Whisk All-Purpose Flour (3 1/4 cup), Fine Sea Salt (2 teaspoon), and Active Dry Yeast (1/4 teaspoon) in a medium bowl. While stirring with a wooden spoon, gradually add Water (3 cup). Stir until well incorporated.
Mix dough gently with your hands to bring it together and form into a rough ball. Transfer to a large clean bowl. Cover with plastic wrap and let dough rise at room temperature (about 72 degrees F or 22 degrees C) in a draft-free area until surface is covered with tiny bubbles and dough has more than doubled in size, about 18 hours.
Transfer dough to a floured work surface. Gently shape into a rough rectangle. Divide into 3 equal portions. Working with 1 portion at a time, gather 4 corners to center to create 4 folds. Turn seam side down and mold gently into a ball. Dust dough with flour; set aside on work surface or a floured baking sheet. Repeat with remaining portions.

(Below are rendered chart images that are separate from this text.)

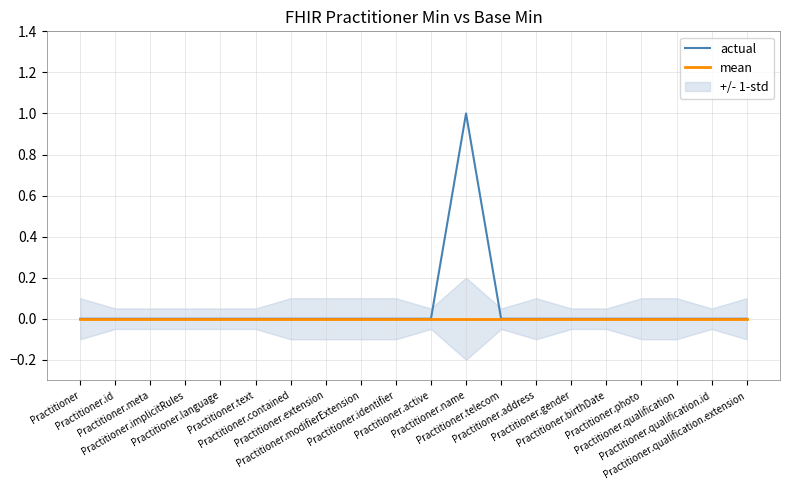

Reading left to right, extract all data points from this chart.

actual: Practitioner=0	Practitioner.id=0	Practitioner.meta=0	Practitioner.implicitRules=0	Practitioner.language=0	Practitioner.text=0	Practitioner.contained=0	Practitioner.extension=0	Practitioner.modifierExtension=0	Practitioner.identifier=0	Practitioner.active=0	Practitioner.name=1	Practitioner.telecom=0	Practitioner.address=0	Practitioner.gender=0	Practitioner.birthDate=0	Practitioner.photo=0	Practitioner.qualification=0	Practitioner.qualification.id=0	Practitioner.qualification.extension=0
mean: Practitioner=0	Practitioner.id=0	Practitioner.meta=0	Practitioner.implicitRules=0	Practitioner.language=0	Practitioner.text=0	Practitioner.contained=0	Practitioner.extension=0	Practitioner.modifierExtension=0	Practitioner.identifier=0	Practitioner.active=0	Practitioner.name=0	Practitioner.telecom=0	Practitioner.address=0	Practitioner.gender=0	Practitioner.birthDate=0	Practitioner.photo=0	Practitioner.qualification=0	Practitioner.qualification.id=0	Practitioner.qualification.extension=0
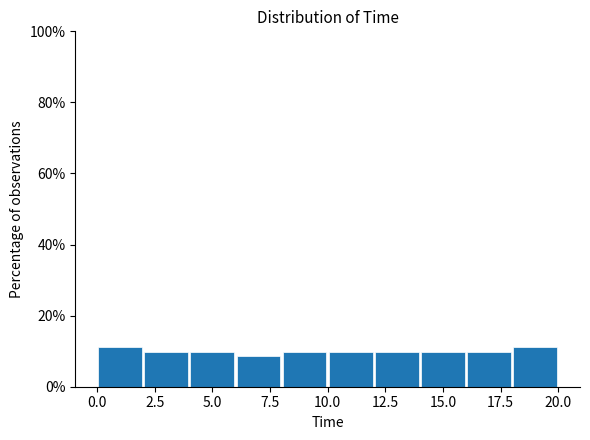

Reading left to right, transcribe this chart: for each bar, give the range it covers on the x-axis and its height. The values are not printed on the chart, so give them approximately, as read against the axis.

0 to 2: 12
2 to 4: 10
4 to 6: 10
6 to 8: 8
8 to 10: 10
10 to 12: 10
12 to 14: 10
14 to 16: 10
16 to 18: 10
18 to 20: 12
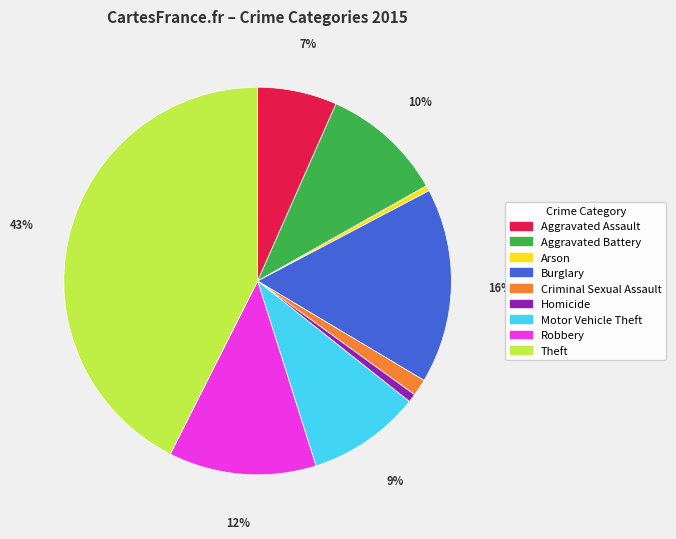

How many slices are in this pie chart?

9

Let dough rest, covered with plastic wrap or a damp kitchen towel, until soft and pliable, about 1 hour.
To simulate same the type of cooking environment as a wood-fired oven in your kitchen, set a baking steel within 6-8 inches of the broiler and preheat your oven to 450 degrees F (230 degrees C) for at least 30-45 minutes.
In a small pan over medium heat, cook the Garlic (2 clove) in a splash of Extra-Virgin Olive Oil (2 tablespoon) until it softens (about 2 minutes).
In a small bowl, mix together the Greek Yogurt (1/2 cup), Ricotta Cheese (1/2 cup), Kosher Salt (1/2 teaspoon), and cooked garlic.
Prepare a ball of dough by gently pulling and stretching it into 10-12-inch round
Spread about 1/4 cup of the sauce in an even layer, leaving about 1” of dough on all sides
Add about 1/2 cup of Fresh Mozzarella Cheese Ball (2) about the top of each pizza, followed by about 1 cup of Squash (2) and then nestle about 8 Squash Blossoms (24) among the cheese and shaved squash.
Once you’re ready to bake your pizza, slide your pizza onto the stone, turn off the oven and set the broiler to high – the pizza should cook to perfection in 4-7 minutes (the time depends on your preferred doneness)
Garnish the pizza with a sprinkling of Fresh Thyme (to taste) when it comes out of the oven, allow pizza to cool for about 3-5 minutes before slicing and serving.